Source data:

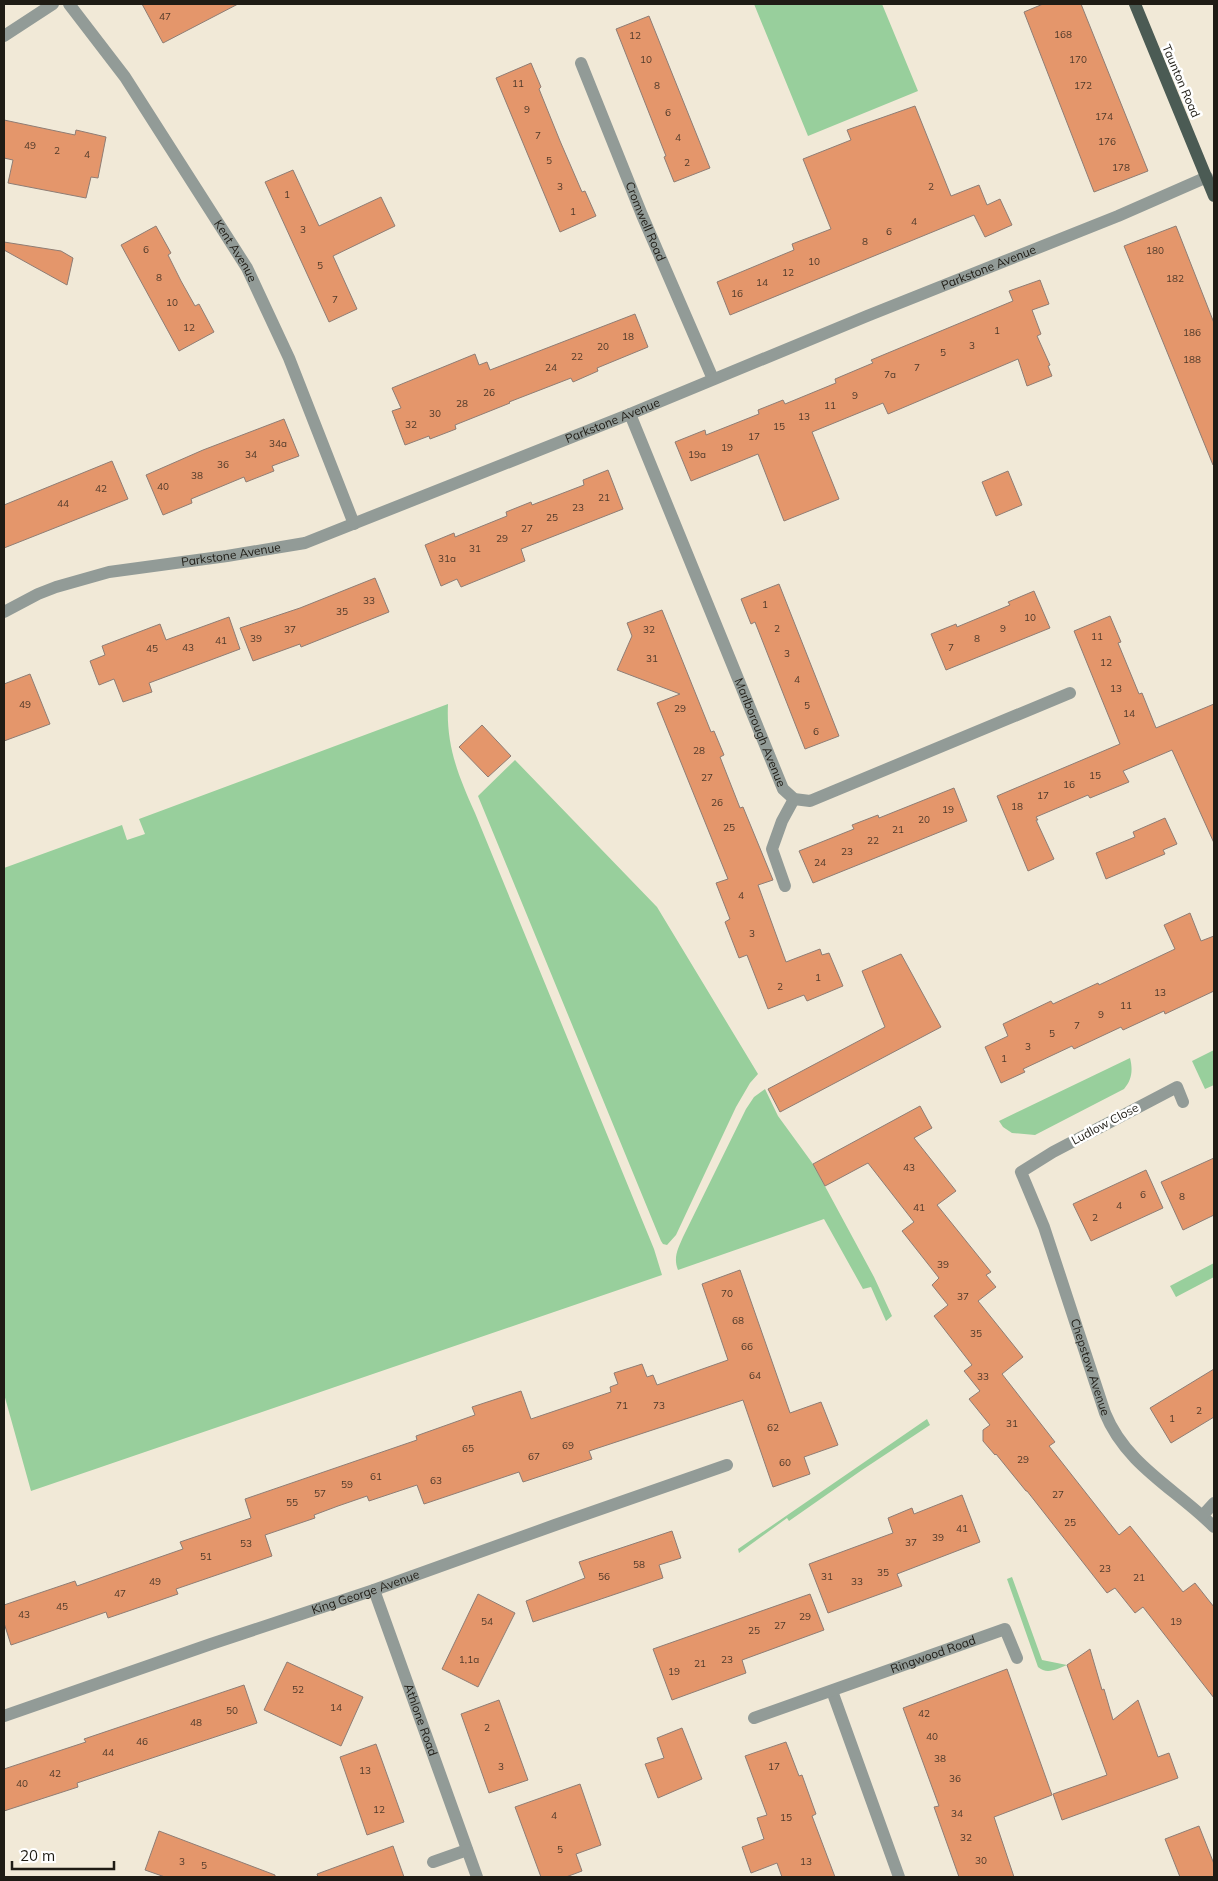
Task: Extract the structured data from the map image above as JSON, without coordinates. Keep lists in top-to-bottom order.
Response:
{
  "streets": {
    "main road": ["Taunton Road"],
    "street": [
      "Cromwell Road",
      "Kent Avenue",
      "Parkstone Avenue",
      "Marlborough Avenue",
      "Ludlow Close",
      "Chepstow Avenue",
      "King George Avenue",
      "Ringwood Road",
      "Athlone Road"
    ]
  },
  "crossings": [
    ["Taunton Road", "Parkstone Avenue"],
    ["Cromwell Road", "Parkstone Avenue"],
    ["Kent Avenue", "Parkstone Avenue"],
    ["Parkstone Avenue", "Marlborough Avenue"],
    ["Ludlow Close", "Chepstow Avenue"],
    ["King George Avenue", "Athlone Road"]
  ],
  "house_numbers": [
    "47",
    "168",
    "12",
    "10",
    "170",
    "11",
    "8",
    "172",
    "9",
    "6",
    "174",
    "7",
    "4",
    "176",
    "49",
    "2",
    "4",
    "5",
    "2",
    "178",
    "3",
    "2",
    "1",
    "1",
    "4",
    "3",
    "6",
    "8",
    "6",
    "180",
    "10",
    "5",
    "12",
    "8",
    "182",
    "14",
    "16",
    "7",
    "10",
    "12",
    "1",
    "186",
    "18",
    "3",
    "20",
    "5",
    "22",
    "188",
    "24",
    "7",
    "7a",
    "26",
    "9",
    "28",
    "11",
    "30",
    "13",
    "32",
    "15",
    "17",
    "34a",
    "19",
    "34",
    "19a",
    "36",
    "38",
    "40",
    "42",
    "21",
    "44",
    "23",
    "25",
    "27",
    "29",
    "31",
    "31a",
    "33",
    "1",
    "35",
    "10",
    "2",
    "9",
    "37",
    "32",
    "11",
    "39",
    "8",
    "41",
    "43",
    "7",
    "45",
    "3",
    "31",
    "12",
    "4",
    "13",
    "49",
    "5",
    "29",
    "14",
    "6",
    "28",
    "15",
    "27",
    "16",
    "17",
    "26",
    "18",
    "19",
    "20",
    "25",
    "21",
    "22",
    "23",
    "24",
    "4",
    "3",
    "1",
    "2",
    "13",
    "11",
    "9",
    "7",
    "5",
    "3",
    "1",
    "43",
    "6",
    "8",
    "4",
    "41",
    "2",
    "39",
    "70",
    "37",
    "68",
    "35",
    "66",
    "64",
    "33",
    "71",
    "73",
    "2",
    "1",
    "31",
    "62",
    "69",
    "65",
    "67",
    "29",
    "60",
    "61",
    "63",
    "59",
    "57",
    "27",
    "55",
    "25",
    "41",
    "39",
    "37",
    "53",
    "51",
    "58",
    "23",
    "35",
    "56",
    "31",
    "21",
    "49",
    "33",
    "47",
    "45",
    "43",
    "29",
    "54",
    "19",
    "27",
    "25",
    "1,1a",
    "23",
    "21",
    "19",
    "52",
    "14",
    "50",
    "42",
    "48",
    "2",
    "40",
    "46",
    "44",
    "38",
    "3",
    "17",
    "13",
    "42",
    "36",
    "40",
    "12",
    "34",
    "4",
    "15",
    "32",
    "5",
    "30",
    "3",
    "13",
    "5"
  ],
  "scale_bar": "20 m"
}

- WHAT IS EXPECTED:
Keep every word of the records exact as you write them out, but drop the pictures.

- ANSWER AREA:
Task: Extract the structured data from the map image above as JSON, without coordinates. Keep lists in top-to-bottom order.
Response:
{
  "streets": {
    "main road": ["Taunton Road"],
    "street": [
      "Cromwell Road",
      "Kent Avenue",
      "Parkstone Avenue",
      "Marlborough Avenue",
      "Ludlow Close",
      "Chepstow Avenue",
      "King George Avenue",
      "Ringwood Road",
      "Athlone Road"
    ]
  },
  "crossings": [
    ["Taunton Road", "Parkstone Avenue"],
    ["Cromwell Road", "Parkstone Avenue"],
    ["Kent Avenue", "Parkstone Avenue"],
    ["Parkstone Avenue", "Marlborough Avenue"],
    ["Ludlow Close", "Chepstow Avenue"],
    ["King George Avenue", "Athlone Road"]
  ],
  "house_numbers": [
    "47",
    "168",
    "12",
    "10",
    "170",
    "11",
    "8",
    "172",
    "9",
    "6",
    "174",
    "7",
    "4",
    "176",
    "49",
    "2",
    "4",
    "5",
    "2",
    "178",
    "3",
    "2",
    "1",
    "1",
    "4",
    "3",
    "6",
    "8",
    "6",
    "180",
    "10",
    "5",
    "12",
    "8",
    "182",
    "14",
    "16",
    "7",
    "10",
    "12",
    "1",
    "186",
    "18",
    "3",
    "20",
    "5",
    "22",
    "188",
    "24",
    "7",
    "7a",
    "26",
    "9",
    "28",
    "11",
    "30",
    "13",
    "32",
    "15",
    "17",
    "34a",
    "19",
    "34",
    "19a",
    "36",
    "38",
    "40",
    "42",
    "21",
    "44",
    "23",
    "25",
    "27",
    "29",
    "31",
    "31a",
    "33",
    "1",
    "35",
    "10",
    "2",
    "9",
    "37",
    "32",
    "11",
    "39",
    "8",
    "41",
    "43",
    "7",
    "45",
    "3",
    "31",
    "12",
    "4",
    "13",
    "49",
    "5",
    "29",
    "14",
    "6",
    "28",
    "15",
    "27",
    "16",
    "17",
    "26",
    "18",
    "19",
    "20",
    "25",
    "21",
    "22",
    "23",
    "24",
    "4",
    "3",
    "1",
    "2",
    "13",
    "11",
    "9",
    "7",
    "5",
    "3",
    "1",
    "43",
    "6",
    "8",
    "4",
    "41",
    "2",
    "39",
    "70",
    "37",
    "68",
    "35",
    "66",
    "64",
    "33",
    "71",
    "73",
    "2",
    "1",
    "31",
    "62",
    "69",
    "65",
    "67",
    "29",
    "60",
    "61",
    "63",
    "59",
    "57",
    "27",
    "55",
    "25",
    "41",
    "39",
    "37",
    "53",
    "51",
    "58",
    "23",
    "35",
    "56",
    "31",
    "21",
    "49",
    "33",
    "47",
    "45",
    "43",
    "29",
    "54",
    "19",
    "27",
    "25",
    "1,1a",
    "23",
    "21",
    "19",
    "52",
    "14",
    "50",
    "42",
    "48",
    "2",
    "40",
    "46",
    "44",
    "38",
    "3",
    "17",
    "13",
    "42",
    "36",
    "40",
    "12",
    "34",
    "4",
    "15",
    "32",
    "5",
    "30",
    "3",
    "13",
    "5"
  ],
  "scale_bar": "20 m"
}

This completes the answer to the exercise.